Trailblazer: This green roof was one of the first residential green roofs in Richmond. At 5,200 square feet, it is also one of the largest. (Photo by Beth Furgurson)
A Meadow Above
In 2004, when hurricane Isabel brought a massive oak tree down on the aging tar-and-gravel roof of their Midcentury modern home, owners Karen Raschke and Don Creech took advantage of the opportunity to add a vegetative roof. Theirs is one of the first residential green roofs in Richmond, and at over 5,200 square feet, the largest. The roof is planted primarily in sedum, a meandering carpet in shades of green that rolls over the sloping transitions from one roof level to the next. It has naturalized over the years as the plants have spread and today looks like a verdant meadow framed by the pavers along the perimeter that serve as a firebreak. And because there are no permanent steps (the roof is accessed by ladder for periodic maintenance) the building code doesn’t require guardrails. The roof is visually integrated with the surrounding landscape, making it a green roof in the most classic sense.

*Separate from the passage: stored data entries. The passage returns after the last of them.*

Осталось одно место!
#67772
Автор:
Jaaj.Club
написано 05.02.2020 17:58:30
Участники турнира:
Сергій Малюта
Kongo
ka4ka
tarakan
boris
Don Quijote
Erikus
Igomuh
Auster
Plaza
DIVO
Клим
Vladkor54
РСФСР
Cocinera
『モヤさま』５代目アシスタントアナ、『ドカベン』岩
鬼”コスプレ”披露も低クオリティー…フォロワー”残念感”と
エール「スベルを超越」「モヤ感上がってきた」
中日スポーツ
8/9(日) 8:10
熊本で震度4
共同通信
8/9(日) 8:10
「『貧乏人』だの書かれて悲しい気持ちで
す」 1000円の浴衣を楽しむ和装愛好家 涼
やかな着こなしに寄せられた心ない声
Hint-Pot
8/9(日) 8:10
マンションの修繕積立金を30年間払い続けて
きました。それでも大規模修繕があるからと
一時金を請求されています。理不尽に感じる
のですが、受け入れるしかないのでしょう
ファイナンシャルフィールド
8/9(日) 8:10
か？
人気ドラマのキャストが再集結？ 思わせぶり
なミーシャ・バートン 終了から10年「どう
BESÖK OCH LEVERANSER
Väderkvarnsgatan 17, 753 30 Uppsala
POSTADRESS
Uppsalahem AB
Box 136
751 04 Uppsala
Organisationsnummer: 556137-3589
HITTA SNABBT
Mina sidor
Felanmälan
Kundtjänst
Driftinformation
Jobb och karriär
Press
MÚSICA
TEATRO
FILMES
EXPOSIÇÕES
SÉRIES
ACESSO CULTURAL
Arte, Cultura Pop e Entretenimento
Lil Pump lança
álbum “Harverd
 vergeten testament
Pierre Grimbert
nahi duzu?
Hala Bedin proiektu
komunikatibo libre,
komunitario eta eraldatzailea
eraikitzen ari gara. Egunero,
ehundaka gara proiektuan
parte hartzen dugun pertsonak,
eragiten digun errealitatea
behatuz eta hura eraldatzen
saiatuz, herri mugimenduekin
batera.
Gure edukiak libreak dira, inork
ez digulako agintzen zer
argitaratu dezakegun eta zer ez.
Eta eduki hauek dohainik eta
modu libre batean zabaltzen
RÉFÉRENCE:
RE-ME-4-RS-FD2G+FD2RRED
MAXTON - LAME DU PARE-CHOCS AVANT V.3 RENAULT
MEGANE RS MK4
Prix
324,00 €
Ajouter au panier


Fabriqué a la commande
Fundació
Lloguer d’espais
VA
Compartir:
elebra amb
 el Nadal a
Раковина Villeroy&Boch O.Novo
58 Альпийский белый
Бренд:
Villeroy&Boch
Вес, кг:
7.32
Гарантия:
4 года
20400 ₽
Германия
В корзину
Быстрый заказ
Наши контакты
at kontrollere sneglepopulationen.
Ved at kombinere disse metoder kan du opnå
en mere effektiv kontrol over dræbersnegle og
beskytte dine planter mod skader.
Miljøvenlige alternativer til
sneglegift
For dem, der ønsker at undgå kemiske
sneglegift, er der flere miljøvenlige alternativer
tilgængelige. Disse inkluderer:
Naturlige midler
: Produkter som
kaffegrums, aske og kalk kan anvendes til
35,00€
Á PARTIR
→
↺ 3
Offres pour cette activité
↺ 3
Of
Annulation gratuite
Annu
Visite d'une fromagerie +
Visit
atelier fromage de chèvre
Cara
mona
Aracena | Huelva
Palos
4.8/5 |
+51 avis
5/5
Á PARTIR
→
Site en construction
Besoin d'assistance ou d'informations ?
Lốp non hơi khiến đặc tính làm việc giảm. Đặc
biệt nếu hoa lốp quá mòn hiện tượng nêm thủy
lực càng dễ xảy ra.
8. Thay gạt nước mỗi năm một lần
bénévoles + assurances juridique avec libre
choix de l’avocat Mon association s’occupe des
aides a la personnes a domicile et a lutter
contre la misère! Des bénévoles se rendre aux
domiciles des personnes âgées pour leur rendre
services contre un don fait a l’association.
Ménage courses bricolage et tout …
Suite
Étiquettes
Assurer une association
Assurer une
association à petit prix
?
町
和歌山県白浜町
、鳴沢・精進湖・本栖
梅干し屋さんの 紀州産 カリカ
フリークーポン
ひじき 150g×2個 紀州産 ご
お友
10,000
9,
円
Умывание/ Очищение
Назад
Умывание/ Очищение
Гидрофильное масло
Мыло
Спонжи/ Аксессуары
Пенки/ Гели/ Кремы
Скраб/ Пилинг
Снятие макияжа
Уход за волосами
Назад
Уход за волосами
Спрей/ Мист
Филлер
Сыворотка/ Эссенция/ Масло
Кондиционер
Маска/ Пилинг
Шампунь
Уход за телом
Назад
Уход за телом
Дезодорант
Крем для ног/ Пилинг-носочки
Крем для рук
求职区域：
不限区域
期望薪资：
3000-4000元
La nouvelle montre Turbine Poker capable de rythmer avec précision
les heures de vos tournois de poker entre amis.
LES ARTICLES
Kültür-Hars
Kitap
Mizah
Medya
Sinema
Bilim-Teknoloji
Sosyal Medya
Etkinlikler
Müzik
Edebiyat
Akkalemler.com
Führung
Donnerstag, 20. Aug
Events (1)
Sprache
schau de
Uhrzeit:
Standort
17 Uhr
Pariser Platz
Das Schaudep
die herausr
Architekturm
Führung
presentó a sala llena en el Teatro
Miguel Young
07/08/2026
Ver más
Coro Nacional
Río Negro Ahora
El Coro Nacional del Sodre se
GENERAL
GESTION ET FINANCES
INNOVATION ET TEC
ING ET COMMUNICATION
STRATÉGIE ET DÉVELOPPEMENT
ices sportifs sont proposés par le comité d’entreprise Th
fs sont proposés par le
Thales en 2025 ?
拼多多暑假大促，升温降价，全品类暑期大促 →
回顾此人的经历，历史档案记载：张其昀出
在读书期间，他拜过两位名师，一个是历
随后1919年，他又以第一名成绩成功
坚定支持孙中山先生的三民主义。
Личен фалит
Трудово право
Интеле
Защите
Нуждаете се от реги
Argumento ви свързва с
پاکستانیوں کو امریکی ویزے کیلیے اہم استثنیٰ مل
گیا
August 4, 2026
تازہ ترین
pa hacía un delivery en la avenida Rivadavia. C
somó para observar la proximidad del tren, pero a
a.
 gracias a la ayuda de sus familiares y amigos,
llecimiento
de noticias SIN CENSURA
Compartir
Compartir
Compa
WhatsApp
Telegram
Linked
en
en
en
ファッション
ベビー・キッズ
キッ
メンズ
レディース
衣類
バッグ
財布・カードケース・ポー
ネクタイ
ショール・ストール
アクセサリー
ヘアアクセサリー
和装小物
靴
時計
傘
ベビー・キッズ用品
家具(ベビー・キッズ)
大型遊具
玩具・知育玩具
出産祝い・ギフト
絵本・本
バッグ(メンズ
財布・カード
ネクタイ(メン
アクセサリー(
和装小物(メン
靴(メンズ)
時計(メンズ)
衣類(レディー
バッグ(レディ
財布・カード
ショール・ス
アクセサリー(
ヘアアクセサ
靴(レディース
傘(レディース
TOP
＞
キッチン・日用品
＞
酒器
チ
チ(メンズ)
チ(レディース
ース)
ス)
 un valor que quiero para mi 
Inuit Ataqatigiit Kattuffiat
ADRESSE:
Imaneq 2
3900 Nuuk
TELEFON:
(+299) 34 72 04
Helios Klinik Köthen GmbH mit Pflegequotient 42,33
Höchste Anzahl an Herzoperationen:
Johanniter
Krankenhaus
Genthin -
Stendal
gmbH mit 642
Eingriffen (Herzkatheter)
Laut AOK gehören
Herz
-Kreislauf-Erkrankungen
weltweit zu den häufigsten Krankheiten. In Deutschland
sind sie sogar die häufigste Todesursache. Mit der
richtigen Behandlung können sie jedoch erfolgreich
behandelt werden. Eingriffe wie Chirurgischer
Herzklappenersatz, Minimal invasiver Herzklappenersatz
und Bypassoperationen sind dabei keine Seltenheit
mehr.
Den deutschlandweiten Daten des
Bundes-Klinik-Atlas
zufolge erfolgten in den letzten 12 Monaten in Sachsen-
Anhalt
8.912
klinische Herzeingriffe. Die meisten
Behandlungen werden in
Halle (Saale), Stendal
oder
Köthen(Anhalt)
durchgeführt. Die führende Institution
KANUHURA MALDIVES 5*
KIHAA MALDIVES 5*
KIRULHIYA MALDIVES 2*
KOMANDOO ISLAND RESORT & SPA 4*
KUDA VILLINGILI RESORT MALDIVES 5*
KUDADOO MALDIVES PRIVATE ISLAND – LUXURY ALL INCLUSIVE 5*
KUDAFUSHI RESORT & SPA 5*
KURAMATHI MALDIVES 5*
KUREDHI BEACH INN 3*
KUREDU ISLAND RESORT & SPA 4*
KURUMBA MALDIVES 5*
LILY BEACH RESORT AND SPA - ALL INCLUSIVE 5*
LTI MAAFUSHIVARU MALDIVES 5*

Plants that thrive in the harsh environment of a roof are typically sedum, succulents or native grasses that have adapted to the local environment, are easy to establish, and grow slowly with a low, spreading habit. They are available in a wide variety of leaf shapes, colors and textures and different species can be selected to bloom and go dormant at different times for year-round appeal. Some green roofs feature a spontaneous mixture of plant pairings that mirror nature’s style, resembling drifts of bright confetti. Others are designed as bold blocks of pattern and color.
Herbaceous annuals, edibles such as herbs and vegetables, and even shrubs and trees (planted in pots) are often added to conventional green roofs.
When you include pavers to support foot traffic, raised beds for variety, and furniture for relaxing or entertaining, a green roof becomes a roof garden.
Cascade of Greenery
John Duke planted a practice green roof on the overhang above the basement door of the log cabin that he and his wife, Darien, were renovating. It worked, and now the 100-year-old former hunting lodge in Bon Air has four green roofs. Their home office has a green roof, the balcony off of the office is a green roof and the office overlooks a green roof below. A cascade of sedum, native grasses and wildflowers seems to spill from level to level, ending in a pool of plants on the ground that were sprouted from sedum clippings. “It’s a different way of looking at a garden,” he says, “making something beautiful out of a necessity.”